• [Required action]:
Each line of the data below goes into the copy exactly; pictures do not.
== Data to process ==
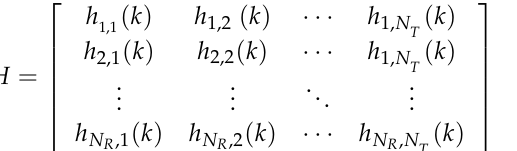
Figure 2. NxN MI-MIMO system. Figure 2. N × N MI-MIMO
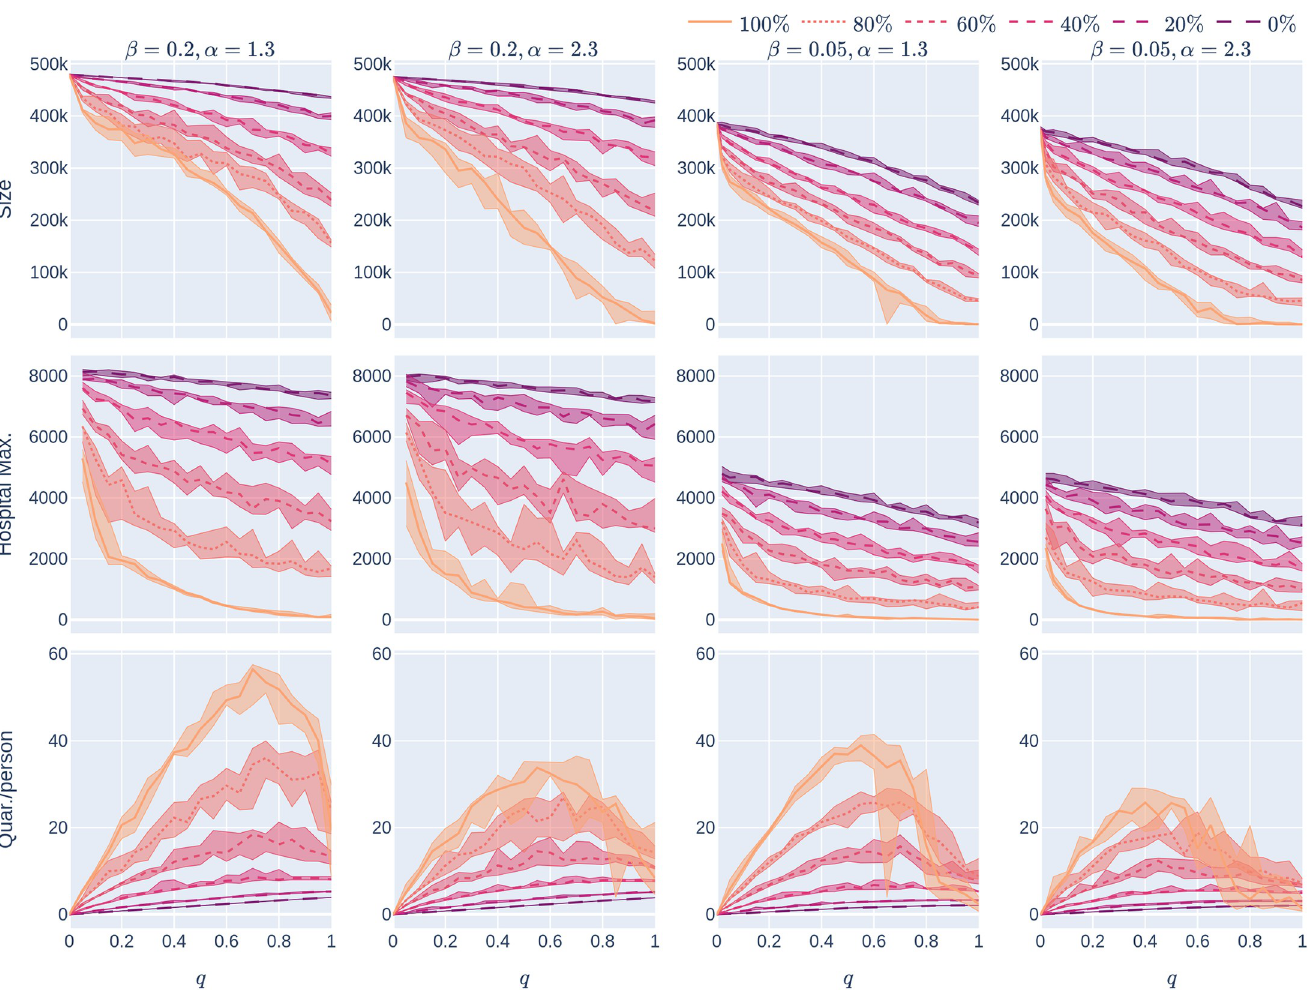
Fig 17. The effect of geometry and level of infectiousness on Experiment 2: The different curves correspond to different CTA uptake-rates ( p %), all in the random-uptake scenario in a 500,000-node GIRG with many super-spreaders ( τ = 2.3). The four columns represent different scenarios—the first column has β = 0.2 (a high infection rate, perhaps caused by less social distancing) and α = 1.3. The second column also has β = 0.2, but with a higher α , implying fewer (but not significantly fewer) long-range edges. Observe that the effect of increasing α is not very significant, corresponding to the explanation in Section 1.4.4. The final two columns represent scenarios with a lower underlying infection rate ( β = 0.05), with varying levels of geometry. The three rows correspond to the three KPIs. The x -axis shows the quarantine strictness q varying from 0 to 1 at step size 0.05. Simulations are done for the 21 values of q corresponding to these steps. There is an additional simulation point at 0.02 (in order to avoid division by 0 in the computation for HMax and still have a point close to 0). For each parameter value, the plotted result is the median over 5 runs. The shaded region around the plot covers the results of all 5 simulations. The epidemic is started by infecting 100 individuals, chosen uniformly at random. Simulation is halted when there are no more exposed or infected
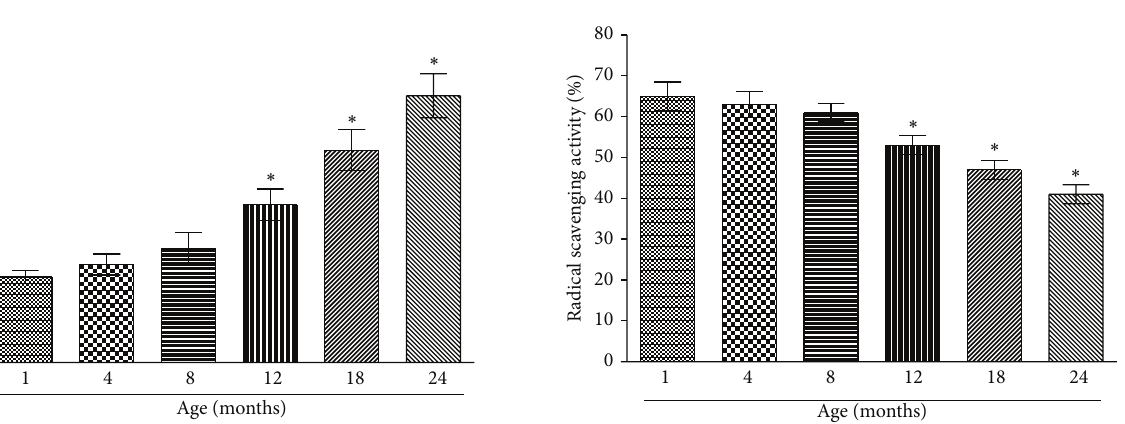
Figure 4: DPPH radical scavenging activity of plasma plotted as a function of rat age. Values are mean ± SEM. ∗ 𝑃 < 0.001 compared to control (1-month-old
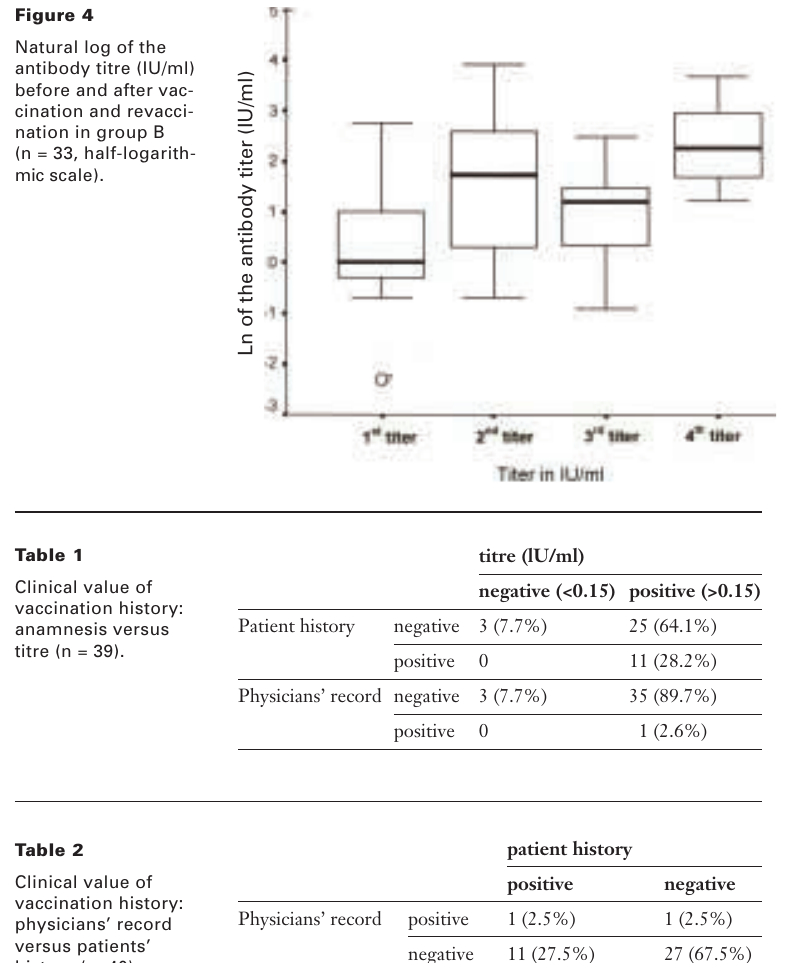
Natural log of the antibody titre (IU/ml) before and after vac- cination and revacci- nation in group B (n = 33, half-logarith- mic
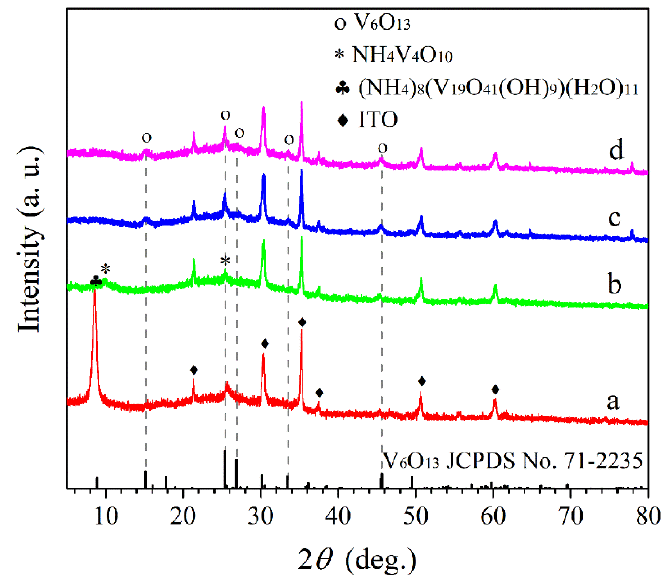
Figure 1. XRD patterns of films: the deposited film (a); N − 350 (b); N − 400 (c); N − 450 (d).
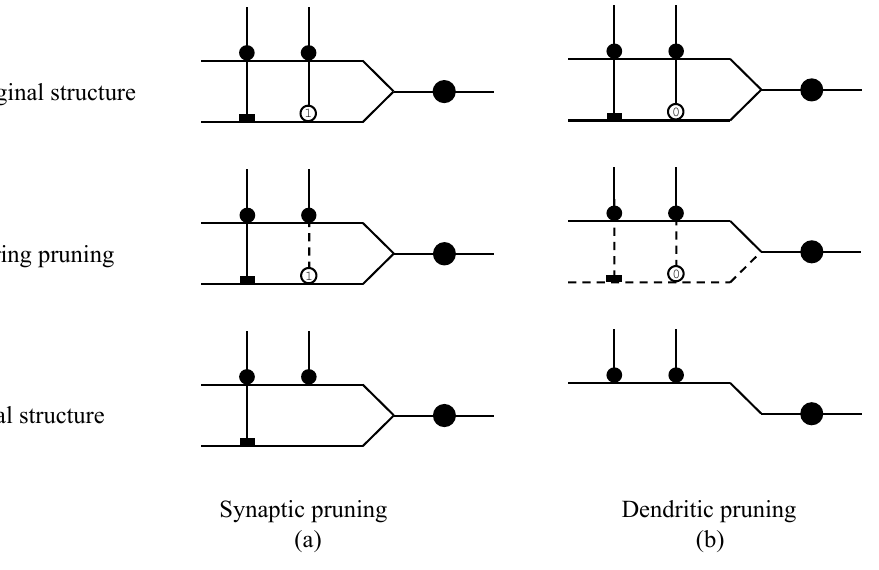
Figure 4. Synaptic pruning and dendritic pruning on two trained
===
• [Completed exercise]:
Figure 2. NxN MI-MIMO system. Figure 2. N × N MI-MIMO
Fig 17. The effect of geometry and level of infectiousness on Experiment 2: The different curves correspond to different CTA uptake-rates ( p %), all in the random-uptake scenario in a 500,000-node GIRG with many super-spreaders ( τ = 2.3). The four columns represent different scenarios—the first column has β = 0.2 (a high infection rate, perhaps caused by less social distancing) and α = 1.3. The second column also has β = 0.2, but with a higher α , implying fewer (but not significantly fewer) long-range edges. Observe that the effect of increasing α is not very significant, corresponding to the explanation in Section 1.4.4. The final two columns represent scenarios with a lower underlying infection rate ( β = 0.05), with varying levels of geometry. The three rows correspond to the three KPIs. The x -axis shows the quarantine strictness q varying from 0 to 1 at step size 0.05. Simulations are done for the 21 values of q corresponding to these steps. There is an additional simulation point at 0.02 (in order to avoid division by 0 in the computation for HMax and still have a point close to 0). For each parameter value, the plotted result is the median over 5 runs. The shaded region around the plot covers the results of all 5 simulations. The epidemic is started by infecting 100 individuals, chosen uniformly at random. Simulation is halted when there are no more exposed or infected
Figure 4: DPPH radical scavenging activity of plasma plotted as a function of rat age. Values are mean ± SEM. ∗ 𝑃 < 0.001 compared to control (1-month-old
Natural log of the antibody titre (IU/ml) before and after vac- cination and revacci- nation in group B (n = 33, half-logarith- mic
Figure 1. XRD patterns of films: the deposited film (a); N − 350 (b); N − 400 (c); N − 450 (d).
Figure 4. Synaptic pruning and dendritic pruning on two trained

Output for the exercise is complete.